Directions for this task:
Reproduce the passage of the cgo scheduling text from "Recently we're building" to "room for optimization.", word for word.

CGO_CXXFLAGS="-g -O2"
CGO_FFLAGS="-g -O2"
CGO_LDFLAGS="-g -O2"
PKG_CONFIG="pkg-config"
GOGCCFLAGS="-fPIC -m64 -pthread -Wl,--no-gc-sections -fmessage-length=0 -fdebug-prefix-map=/tmp/go-build1750707572=/tmp/go-build -gno-record-gcc-switches"

What did you do?

Recently we're building our go program as dynamic linking lib(.so) and run it on a C-embedded program using cgo, and we found that there is still room for optimization.

As shown in the following demo, under the condition of limited P's resource, there's some delay between the cgo returns and the background goroutine being scheduled.

// foo.go
package main

import "C"
import (
	"fmt"
	"sync/atomic"
	"time"
)

var ch = make(chan int64, 1)
var t, n int64

func init() {
	go func() { // background goroutine
		for {
			start := <-ch
			now := time.Now().UnixNano()
			atomic.AddInt64(&t, now-start) // from cgo returns to background goroutine being scheduled
			atomic.AddInt64(&n, 1)
		}
	}()
}

//export foo
func foo() {
	ch <- time.Now().UnixNano() 
        // cgo returns
}

//export report
func report() {
	fmt.Println(atomic.LoadInt64(&t) / atomic.LoadInt64(&n), "ns")
}

func main() {}
// main.cc
#include <unistd.h>

#include "libfoo.h"

int main() {
	for(int i = 0; i < 10000; i++) {
		usleep(1000); // do somethings...
                foo();   // cgo call
	}
	sleep(1);
	report();
}

run

> go build -buildmode=c-shared -o libfoo.so foo.go     // build go as dynamic link lib

> gcc main.cc -lfoo -L./ -lpthread -o main -g        // build C host program

> GOMAXPROCS=1 LD_LIBRARY_PATH=./ ./main         // run demo under limited P's resource

The above demo indicates that there's some schedule delay between the cgo returns and the background goroutine being scheduled. After going through runtime code, we found that when the cgo returns, reentersyscall changes P's status to _Psyscall and left it waiting until sysmon retake, which leading to sub-optimized performance.

Data section:
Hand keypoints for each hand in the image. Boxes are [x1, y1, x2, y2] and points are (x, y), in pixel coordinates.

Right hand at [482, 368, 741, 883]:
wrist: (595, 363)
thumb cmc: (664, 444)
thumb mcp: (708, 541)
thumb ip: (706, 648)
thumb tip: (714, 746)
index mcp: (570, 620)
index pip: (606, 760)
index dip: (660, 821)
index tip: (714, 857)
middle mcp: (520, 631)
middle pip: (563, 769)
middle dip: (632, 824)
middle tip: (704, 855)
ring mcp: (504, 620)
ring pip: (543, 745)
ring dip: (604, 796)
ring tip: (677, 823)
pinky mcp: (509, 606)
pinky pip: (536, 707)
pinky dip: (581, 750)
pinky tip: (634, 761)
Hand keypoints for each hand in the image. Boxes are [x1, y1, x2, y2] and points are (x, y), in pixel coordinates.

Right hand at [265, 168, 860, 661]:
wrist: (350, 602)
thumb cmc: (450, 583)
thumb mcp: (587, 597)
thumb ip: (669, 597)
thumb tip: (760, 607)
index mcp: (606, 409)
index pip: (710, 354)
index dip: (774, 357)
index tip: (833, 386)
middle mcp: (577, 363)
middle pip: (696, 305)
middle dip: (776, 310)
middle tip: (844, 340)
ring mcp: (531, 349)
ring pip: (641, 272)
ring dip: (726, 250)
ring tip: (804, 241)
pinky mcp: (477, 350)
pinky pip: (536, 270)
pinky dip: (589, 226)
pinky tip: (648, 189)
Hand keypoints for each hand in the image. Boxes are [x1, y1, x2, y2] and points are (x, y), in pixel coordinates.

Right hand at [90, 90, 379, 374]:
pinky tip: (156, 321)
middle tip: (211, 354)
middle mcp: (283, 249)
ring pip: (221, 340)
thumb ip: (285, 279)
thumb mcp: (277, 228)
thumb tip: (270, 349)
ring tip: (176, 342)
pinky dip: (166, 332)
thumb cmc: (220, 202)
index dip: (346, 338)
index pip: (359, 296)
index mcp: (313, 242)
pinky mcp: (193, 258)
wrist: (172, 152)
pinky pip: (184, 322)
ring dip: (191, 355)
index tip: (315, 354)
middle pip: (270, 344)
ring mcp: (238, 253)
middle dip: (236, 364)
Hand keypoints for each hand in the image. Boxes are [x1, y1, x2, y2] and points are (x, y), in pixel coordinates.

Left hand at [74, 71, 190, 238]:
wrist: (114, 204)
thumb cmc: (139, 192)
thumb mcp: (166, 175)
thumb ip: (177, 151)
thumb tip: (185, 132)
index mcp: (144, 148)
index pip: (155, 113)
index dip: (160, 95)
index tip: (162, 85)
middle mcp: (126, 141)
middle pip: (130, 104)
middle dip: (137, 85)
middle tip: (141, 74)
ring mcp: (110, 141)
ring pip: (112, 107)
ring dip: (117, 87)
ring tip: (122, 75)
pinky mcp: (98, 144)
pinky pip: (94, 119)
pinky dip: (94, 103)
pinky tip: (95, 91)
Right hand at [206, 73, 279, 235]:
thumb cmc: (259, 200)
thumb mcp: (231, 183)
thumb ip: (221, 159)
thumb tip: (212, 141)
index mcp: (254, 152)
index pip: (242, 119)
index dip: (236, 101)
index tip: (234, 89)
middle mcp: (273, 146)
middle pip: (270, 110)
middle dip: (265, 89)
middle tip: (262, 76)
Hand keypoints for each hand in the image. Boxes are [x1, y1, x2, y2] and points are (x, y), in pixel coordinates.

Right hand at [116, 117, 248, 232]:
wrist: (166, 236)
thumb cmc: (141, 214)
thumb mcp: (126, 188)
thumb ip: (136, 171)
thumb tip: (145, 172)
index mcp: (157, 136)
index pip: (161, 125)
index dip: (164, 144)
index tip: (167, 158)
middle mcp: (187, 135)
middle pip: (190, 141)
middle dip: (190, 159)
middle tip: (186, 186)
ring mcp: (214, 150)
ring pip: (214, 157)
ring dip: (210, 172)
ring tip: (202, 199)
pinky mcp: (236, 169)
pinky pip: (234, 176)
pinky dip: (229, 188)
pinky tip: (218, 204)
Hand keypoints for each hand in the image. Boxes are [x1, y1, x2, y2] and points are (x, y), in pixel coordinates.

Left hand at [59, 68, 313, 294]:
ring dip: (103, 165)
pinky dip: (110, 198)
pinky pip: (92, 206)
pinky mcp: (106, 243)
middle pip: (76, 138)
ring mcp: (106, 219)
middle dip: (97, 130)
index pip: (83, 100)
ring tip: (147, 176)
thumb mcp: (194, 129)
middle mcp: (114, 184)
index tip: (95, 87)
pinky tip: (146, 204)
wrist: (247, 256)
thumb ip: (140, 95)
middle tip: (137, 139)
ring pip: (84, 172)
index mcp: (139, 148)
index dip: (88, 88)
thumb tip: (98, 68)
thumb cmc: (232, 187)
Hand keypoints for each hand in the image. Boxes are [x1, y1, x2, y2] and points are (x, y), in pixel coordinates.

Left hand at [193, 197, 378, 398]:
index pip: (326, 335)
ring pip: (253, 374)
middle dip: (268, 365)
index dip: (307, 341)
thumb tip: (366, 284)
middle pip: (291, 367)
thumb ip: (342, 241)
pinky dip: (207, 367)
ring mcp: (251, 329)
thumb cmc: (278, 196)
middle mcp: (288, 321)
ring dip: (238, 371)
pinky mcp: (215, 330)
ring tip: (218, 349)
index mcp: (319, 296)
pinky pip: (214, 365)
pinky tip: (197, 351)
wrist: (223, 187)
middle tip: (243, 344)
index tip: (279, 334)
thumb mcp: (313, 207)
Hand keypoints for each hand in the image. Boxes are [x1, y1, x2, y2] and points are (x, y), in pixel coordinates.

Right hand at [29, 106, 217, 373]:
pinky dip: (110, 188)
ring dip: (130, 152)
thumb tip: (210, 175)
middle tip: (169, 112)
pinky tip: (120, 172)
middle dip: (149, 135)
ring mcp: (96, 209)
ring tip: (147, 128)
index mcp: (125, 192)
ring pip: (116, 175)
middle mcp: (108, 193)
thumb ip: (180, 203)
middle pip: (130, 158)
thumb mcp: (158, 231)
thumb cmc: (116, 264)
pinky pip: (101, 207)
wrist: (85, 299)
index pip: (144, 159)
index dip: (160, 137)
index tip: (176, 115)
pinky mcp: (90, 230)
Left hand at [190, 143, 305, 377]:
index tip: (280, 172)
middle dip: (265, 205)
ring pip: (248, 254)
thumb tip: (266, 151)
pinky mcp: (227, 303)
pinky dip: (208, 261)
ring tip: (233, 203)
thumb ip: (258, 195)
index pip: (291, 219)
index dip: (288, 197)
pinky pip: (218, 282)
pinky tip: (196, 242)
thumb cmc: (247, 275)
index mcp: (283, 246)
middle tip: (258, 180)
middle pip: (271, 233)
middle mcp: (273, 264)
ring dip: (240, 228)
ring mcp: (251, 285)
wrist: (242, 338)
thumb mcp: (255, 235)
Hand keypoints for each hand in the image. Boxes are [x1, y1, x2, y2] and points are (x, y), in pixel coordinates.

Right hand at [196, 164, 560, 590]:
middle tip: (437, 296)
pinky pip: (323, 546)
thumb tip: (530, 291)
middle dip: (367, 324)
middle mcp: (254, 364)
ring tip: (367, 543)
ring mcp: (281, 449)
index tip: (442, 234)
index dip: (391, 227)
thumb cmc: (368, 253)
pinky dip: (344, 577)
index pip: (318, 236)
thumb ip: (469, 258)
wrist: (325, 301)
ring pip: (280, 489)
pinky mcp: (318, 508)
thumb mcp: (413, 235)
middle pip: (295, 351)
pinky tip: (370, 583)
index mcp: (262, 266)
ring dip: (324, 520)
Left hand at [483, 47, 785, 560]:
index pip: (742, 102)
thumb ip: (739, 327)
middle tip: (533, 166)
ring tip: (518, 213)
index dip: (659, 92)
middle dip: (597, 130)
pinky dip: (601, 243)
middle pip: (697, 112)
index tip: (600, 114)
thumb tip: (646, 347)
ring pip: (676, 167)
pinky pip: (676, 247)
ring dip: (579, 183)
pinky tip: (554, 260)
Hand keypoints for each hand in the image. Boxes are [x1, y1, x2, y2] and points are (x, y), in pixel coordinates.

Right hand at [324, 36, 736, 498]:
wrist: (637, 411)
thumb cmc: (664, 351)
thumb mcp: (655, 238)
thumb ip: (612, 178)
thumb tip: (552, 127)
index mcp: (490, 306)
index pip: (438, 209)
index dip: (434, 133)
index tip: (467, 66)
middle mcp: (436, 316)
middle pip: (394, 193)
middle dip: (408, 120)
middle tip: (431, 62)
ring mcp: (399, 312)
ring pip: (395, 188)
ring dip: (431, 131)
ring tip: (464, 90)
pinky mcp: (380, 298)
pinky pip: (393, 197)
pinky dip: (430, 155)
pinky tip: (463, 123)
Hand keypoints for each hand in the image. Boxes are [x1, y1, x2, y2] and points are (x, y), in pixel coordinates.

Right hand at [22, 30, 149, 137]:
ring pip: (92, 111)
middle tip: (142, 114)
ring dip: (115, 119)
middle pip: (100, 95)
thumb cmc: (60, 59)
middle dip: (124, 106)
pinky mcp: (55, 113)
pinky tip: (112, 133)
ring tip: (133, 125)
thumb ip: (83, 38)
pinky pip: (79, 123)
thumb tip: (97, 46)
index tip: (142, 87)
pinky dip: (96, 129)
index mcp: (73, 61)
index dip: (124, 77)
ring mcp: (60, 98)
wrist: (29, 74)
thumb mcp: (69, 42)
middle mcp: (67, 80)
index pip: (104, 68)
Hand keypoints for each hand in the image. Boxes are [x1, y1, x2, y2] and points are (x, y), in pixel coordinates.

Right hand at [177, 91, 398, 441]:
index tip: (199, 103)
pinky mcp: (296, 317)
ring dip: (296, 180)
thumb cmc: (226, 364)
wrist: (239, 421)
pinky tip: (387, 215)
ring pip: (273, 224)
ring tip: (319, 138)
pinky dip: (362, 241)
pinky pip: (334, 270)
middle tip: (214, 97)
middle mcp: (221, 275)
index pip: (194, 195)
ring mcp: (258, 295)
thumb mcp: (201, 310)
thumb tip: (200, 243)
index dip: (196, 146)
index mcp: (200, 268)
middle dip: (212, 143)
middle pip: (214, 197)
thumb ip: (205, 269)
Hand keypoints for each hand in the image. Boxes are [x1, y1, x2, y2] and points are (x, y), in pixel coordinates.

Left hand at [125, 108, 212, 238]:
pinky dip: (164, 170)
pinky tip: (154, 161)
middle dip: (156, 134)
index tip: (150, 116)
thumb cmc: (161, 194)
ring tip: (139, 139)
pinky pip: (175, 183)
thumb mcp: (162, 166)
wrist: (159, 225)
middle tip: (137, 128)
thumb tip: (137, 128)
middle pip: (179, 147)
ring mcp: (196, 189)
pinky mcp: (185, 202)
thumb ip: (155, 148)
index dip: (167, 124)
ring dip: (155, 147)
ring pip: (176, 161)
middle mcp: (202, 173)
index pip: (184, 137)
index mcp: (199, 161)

Exercise answer:
Recently we're building our go program as dynamic linking lib(.so) and run it on a C-embedded program using cgo, and we found that there is still room for optimization.